Passage shown:
□ □ □
Looking at the holistic picture (as anyone implementing an entire browser must), it's probably a stretch to say they're "designed" at all – web standards are a patchwork of almost archaeological layers built up over several decades. Even many deprecated bits must still be implemented to support the millions of websites users will want to visit. Backwards compatibility is hard :-/
This has never been true. We wouldn't have JavaScript if Netscape didn't go off and do their own thing. Netscape and Microsoft were locked in a fierce embrace-and-extend battle for the web. XMLHttpRequest wasn't even a standard when Gmail came out in 2004, and wasn't a standard until at least 2006.
Web standards merely describe the current world of web browsers and attempt to retroactively take credit for it.
>Web standards merely describe the current world of web browsers and attempt to retroactively take credit for it.
I'm not sure I understand what you mean here by "take credit" but, that aside, are you suggesting that it would have been easier for Netscape and Microsoft to cooperate (or for gmail to support both) without some standards?
□ □ □
Record extracts:
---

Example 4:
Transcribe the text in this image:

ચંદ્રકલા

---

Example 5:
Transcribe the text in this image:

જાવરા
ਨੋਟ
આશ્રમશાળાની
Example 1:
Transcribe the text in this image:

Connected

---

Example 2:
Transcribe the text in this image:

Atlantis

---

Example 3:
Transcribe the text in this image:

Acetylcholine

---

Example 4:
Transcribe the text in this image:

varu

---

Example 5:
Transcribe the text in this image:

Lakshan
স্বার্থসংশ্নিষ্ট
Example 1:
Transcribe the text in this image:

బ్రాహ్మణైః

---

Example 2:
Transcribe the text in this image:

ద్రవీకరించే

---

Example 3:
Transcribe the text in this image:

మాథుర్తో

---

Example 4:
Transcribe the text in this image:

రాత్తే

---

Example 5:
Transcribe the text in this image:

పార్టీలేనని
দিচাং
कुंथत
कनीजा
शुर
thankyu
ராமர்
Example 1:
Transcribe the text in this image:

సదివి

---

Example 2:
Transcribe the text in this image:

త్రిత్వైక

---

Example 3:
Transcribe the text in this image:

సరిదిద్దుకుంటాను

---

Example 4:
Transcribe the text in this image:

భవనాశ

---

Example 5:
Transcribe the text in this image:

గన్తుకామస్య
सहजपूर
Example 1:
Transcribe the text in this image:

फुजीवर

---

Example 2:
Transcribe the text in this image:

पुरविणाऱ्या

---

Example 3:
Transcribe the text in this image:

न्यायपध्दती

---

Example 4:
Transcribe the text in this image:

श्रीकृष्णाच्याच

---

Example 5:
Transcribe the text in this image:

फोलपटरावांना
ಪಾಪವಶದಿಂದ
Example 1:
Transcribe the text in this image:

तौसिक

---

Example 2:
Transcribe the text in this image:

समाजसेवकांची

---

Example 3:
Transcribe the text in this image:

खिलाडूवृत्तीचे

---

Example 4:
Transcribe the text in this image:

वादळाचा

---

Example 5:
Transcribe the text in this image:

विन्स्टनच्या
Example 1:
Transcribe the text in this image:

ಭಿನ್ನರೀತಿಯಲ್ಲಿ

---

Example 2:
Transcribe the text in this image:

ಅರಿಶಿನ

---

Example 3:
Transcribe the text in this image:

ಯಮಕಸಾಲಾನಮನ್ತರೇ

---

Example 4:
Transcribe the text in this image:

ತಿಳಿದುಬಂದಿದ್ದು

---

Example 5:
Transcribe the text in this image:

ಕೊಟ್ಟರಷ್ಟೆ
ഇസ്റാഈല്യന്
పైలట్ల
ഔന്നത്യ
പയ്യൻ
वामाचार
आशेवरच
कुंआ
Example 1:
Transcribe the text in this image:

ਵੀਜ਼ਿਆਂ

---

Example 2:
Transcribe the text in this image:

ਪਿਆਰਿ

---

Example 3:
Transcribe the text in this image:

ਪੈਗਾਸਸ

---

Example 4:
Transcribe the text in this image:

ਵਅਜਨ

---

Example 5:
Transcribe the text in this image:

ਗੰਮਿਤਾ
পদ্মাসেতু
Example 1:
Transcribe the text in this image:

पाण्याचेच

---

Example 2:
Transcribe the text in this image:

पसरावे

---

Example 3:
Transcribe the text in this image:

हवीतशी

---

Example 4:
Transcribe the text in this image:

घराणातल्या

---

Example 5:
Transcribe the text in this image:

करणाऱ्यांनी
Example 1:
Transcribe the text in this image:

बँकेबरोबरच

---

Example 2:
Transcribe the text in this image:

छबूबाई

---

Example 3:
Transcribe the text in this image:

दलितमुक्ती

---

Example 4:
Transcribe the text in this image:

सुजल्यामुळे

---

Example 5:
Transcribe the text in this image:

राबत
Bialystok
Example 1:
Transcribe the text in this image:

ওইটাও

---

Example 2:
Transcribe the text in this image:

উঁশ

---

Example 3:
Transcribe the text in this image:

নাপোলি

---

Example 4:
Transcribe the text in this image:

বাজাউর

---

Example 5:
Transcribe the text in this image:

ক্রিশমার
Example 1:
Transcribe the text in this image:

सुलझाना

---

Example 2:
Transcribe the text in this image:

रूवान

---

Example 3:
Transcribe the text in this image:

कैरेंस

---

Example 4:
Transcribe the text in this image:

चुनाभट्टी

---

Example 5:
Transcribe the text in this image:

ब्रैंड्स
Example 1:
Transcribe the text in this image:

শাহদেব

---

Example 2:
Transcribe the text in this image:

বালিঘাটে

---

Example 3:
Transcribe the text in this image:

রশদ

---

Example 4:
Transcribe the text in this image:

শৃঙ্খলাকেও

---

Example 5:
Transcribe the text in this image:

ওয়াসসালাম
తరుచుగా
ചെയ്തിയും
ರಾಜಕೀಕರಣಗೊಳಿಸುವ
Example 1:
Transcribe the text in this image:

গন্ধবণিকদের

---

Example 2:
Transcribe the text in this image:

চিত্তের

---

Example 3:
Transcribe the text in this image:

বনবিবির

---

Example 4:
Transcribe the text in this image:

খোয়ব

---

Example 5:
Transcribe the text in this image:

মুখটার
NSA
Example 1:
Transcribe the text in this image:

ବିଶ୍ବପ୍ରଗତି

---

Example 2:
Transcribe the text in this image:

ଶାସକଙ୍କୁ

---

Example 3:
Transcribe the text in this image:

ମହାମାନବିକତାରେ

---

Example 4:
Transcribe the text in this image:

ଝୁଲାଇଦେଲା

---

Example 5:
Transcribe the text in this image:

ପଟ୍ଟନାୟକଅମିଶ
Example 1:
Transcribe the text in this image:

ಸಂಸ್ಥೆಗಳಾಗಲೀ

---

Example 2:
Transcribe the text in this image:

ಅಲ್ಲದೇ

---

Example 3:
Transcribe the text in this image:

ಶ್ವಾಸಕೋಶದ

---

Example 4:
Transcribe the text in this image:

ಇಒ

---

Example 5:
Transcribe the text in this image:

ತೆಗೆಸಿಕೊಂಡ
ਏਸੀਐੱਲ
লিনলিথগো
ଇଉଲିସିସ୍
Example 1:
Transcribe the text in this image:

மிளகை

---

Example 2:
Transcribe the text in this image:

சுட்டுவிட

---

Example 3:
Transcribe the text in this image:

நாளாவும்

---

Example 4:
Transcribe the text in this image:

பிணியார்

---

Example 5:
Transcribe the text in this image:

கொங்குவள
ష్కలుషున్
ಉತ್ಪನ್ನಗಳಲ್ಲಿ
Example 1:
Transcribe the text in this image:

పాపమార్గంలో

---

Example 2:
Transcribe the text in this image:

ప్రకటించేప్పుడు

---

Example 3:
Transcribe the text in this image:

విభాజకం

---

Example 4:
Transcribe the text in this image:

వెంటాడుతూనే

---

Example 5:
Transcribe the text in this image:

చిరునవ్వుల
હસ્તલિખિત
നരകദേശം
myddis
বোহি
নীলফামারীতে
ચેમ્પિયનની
□ □ □
Work instructions:
1. From the web standards discussion, write out the part that begins with "Looking at the" and ends after "at least 2006.", substituting "years" for "decades".
2. According to the web standards discussion, in what year did Gmail come out?
3. Extend the web standards discussion past its last sentence.

Task answers:
1.
Looking at the holistic picture (as anyone implementing an entire browser must), it's probably a stretch to say they're "designed" at all – web standards are a patchwork of almost archaeological layers built up over several years. Even many deprecated bits must still be implemented to support the millions of websites users will want to visit. Backwards compatibility is hard :-/
This has never been true. We wouldn't have JavaScript if Netscape didn't go off and do their own thing. Netscape and Microsoft were locked in a fierce embrace-and-extend battle for the web. XMLHttpRequest wasn't even a standard when Gmail came out in 2004, and wasn't a standard until at least 2006.

2. 2004

3.
Back in the day yes. Modern web standards upgrades are designed (a) because Google wants them, (b) for regulatory capture -- making it too difficult for a browser to be created (I'm abusing the term to refer to behavior regulated by "web standards").
(c) because they provide features requested by developers/users. Compare modern JS to JS from 10 years ago, it's pretty clear Google is not the only one benefitting from the new standards.
The question is cooperation between who exactly? A cooperation can turn into a collusion. And all I can see as members of these boards is a bunch of corporations, that are known for using underhanded tactics.
If we're talking about creating a browser from scratch, it's nearly impossible to implement one without a huge investment of both time and money. Browsers are unbelievably complex, and the new features are being added at such a pace that you need to run twice as fast just to keep up.
If we're talking about forking an existing browser, that is doable. But you still need a huge investment to understand, change and extend that code. Once again, browsers are unbelievably complex beasts.
Because a modern browser is about as complex as an operating system, and moves even faster.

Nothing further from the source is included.